A corporate records manager has fiduciary, regulatory, and legal obligations, among others. The employing corporation may have various shareholders, clients, consumers. But the American people aren’t affected in the same way they are in governmental decisions on which records to treat as temporary and which as permanent. In Fedland, all who want to study the story of the United States are the beneficiary clients regardless of whether the narrative in the records is tragic, abusive, sobering or beautiful, uplifting, inspiring.
Sharing knowledge is what makes the archival mission transcendent for many of us. That transcendence doesn’t come from sharing any one kind of record or story about a particular place but about as many people and places as possible. Thirty eight years ago, on December 6, I started my job at the National Archives. You see my badge from 1977, my first full year on the job. And you see me in the Rotunda of the National Archives and Records Administration a month ago, October 28, 2014.
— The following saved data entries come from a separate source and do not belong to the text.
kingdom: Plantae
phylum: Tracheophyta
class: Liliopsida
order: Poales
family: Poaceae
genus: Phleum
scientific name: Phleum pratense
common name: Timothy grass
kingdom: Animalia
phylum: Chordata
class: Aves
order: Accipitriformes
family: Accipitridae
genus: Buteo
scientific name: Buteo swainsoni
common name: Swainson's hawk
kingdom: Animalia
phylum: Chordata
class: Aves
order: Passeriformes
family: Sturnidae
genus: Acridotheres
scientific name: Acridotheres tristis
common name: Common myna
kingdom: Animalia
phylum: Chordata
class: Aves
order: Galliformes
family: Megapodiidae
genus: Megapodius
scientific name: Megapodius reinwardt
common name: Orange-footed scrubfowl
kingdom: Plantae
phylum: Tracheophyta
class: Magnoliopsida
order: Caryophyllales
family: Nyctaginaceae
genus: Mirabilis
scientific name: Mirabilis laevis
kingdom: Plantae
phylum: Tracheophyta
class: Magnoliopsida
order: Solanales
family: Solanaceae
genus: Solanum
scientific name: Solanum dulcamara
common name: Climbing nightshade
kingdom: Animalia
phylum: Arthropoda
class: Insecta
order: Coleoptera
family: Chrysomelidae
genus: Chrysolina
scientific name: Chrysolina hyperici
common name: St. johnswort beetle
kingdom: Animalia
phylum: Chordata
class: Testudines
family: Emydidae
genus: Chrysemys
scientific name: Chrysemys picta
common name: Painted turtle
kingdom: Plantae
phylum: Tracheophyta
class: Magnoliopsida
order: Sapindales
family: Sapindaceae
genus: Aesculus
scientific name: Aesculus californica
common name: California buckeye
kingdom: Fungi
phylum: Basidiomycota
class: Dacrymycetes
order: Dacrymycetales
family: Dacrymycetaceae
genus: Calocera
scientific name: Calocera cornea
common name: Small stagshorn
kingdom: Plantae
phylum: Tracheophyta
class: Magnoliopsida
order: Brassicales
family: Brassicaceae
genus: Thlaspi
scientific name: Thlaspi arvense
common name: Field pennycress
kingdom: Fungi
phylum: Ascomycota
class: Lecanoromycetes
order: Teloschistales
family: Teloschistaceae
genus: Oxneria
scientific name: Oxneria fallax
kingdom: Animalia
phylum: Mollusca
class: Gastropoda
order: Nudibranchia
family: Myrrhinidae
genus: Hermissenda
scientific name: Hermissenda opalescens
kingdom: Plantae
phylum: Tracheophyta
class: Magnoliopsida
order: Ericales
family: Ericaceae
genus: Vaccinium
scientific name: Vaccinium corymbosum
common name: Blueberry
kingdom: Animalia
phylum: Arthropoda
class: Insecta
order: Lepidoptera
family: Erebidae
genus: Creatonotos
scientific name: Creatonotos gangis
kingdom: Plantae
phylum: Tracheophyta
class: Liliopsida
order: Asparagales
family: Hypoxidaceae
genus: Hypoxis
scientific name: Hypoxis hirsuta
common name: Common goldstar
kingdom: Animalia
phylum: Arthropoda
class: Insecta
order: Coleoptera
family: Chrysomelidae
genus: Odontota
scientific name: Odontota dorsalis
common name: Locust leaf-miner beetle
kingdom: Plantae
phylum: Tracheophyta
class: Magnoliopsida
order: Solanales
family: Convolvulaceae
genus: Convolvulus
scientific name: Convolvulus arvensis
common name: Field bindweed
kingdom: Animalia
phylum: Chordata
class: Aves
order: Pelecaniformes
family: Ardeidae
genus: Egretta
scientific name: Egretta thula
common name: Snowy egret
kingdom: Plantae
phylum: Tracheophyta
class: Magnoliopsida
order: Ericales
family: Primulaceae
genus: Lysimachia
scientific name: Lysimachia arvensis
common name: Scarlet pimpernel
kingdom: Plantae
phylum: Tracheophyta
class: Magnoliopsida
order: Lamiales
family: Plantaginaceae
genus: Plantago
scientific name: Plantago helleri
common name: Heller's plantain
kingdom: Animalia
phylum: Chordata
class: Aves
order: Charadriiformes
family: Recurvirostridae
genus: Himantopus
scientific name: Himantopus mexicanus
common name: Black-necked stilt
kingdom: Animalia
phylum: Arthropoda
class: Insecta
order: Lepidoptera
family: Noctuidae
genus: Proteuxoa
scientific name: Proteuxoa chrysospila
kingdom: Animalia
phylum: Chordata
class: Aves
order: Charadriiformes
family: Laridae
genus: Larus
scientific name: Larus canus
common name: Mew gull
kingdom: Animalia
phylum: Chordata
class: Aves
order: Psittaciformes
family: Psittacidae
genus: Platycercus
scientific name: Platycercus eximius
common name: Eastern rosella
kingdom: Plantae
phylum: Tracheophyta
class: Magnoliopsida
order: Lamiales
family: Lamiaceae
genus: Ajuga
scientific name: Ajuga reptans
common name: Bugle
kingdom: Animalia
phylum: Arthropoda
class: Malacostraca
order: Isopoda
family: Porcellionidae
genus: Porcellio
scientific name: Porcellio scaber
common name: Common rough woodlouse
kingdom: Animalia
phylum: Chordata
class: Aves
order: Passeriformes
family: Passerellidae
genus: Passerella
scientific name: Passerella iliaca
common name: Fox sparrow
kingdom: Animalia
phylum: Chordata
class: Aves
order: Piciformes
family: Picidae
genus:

My journey from 1976 to 2014 didn’t turn out to be what I expected. But I have experienced the wonderful joy that comes from working to preserve and open records and watching my successors share knowledge.
Sharing knowledge involves many people. We need to do better in recognizing and understanding their voices. In the records we work to preserve. In conversations where we talk about our lives. And in our professional forums. To be brave enough to ask and then listen to the answer to “how does this look to you?”